* **Readings from measuring devices**

────────────────────

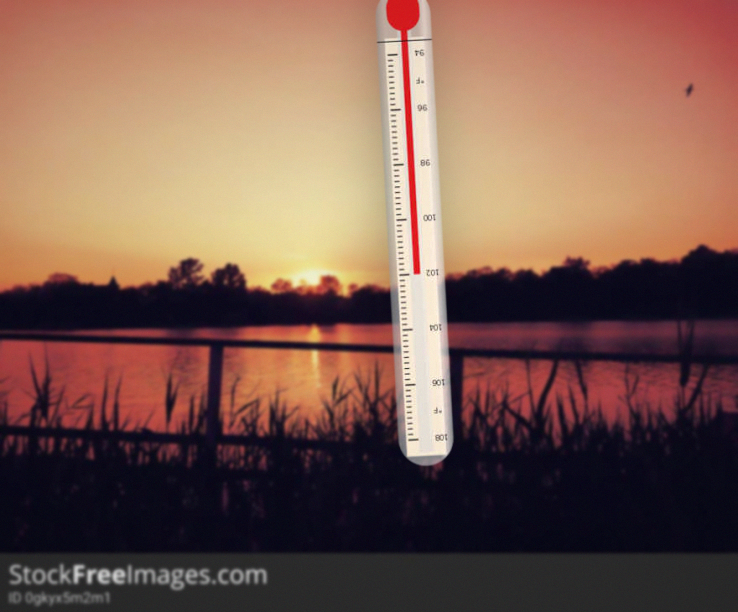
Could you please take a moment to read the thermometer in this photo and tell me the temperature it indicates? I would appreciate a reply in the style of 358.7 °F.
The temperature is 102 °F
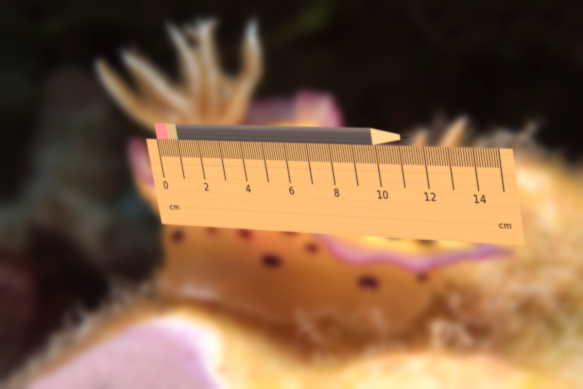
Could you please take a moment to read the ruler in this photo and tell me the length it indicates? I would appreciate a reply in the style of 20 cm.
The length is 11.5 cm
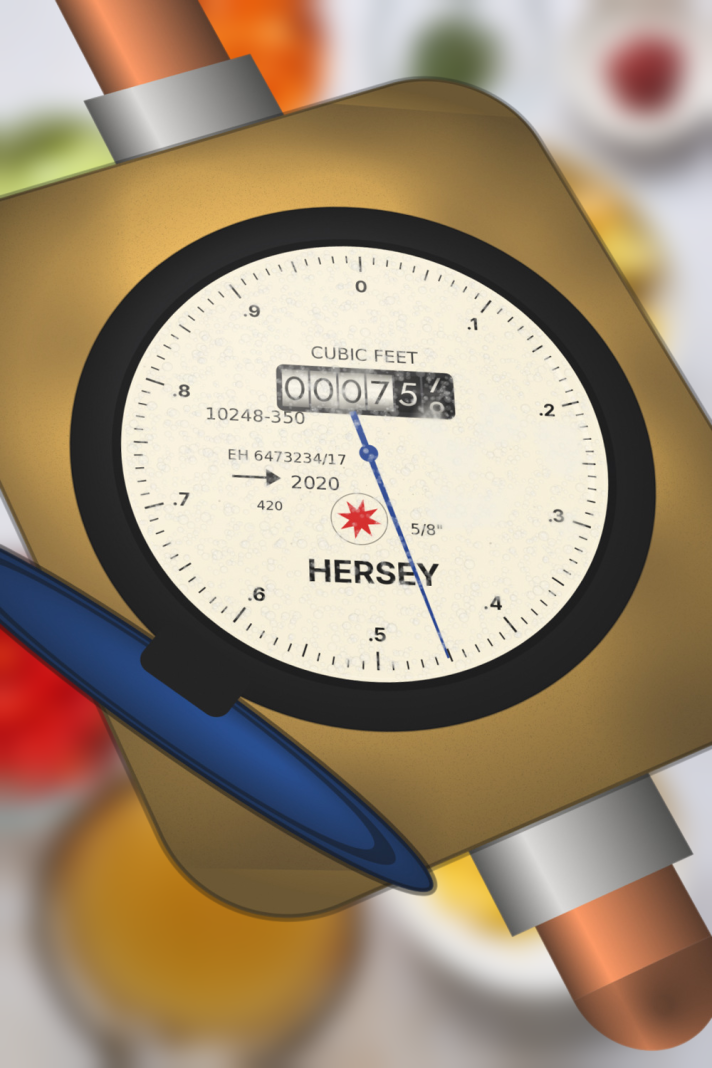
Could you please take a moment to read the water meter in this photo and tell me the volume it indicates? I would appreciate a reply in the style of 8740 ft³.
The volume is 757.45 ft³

────────────────────

* **Directions**
Pull out every line of text from the records above and copy each one word for word, leaving out the pictures.

* **Exercise answer**
Could you please take a moment to read the thermometer in this photo and tell me the temperature it indicates? I would appreciate a reply in the style of 358.7 °F.
The temperature is 102 °F
Could you please take a moment to read the ruler in this photo and tell me the length it indicates? I would appreciate a reply in the style of 20 cm.
The length is 11.5 cm
Could you please take a moment to read the water meter in this photo and tell me the volume it indicates? I would appreciate a reply in the style of 8740 ft³.
The volume is 757.45 ft³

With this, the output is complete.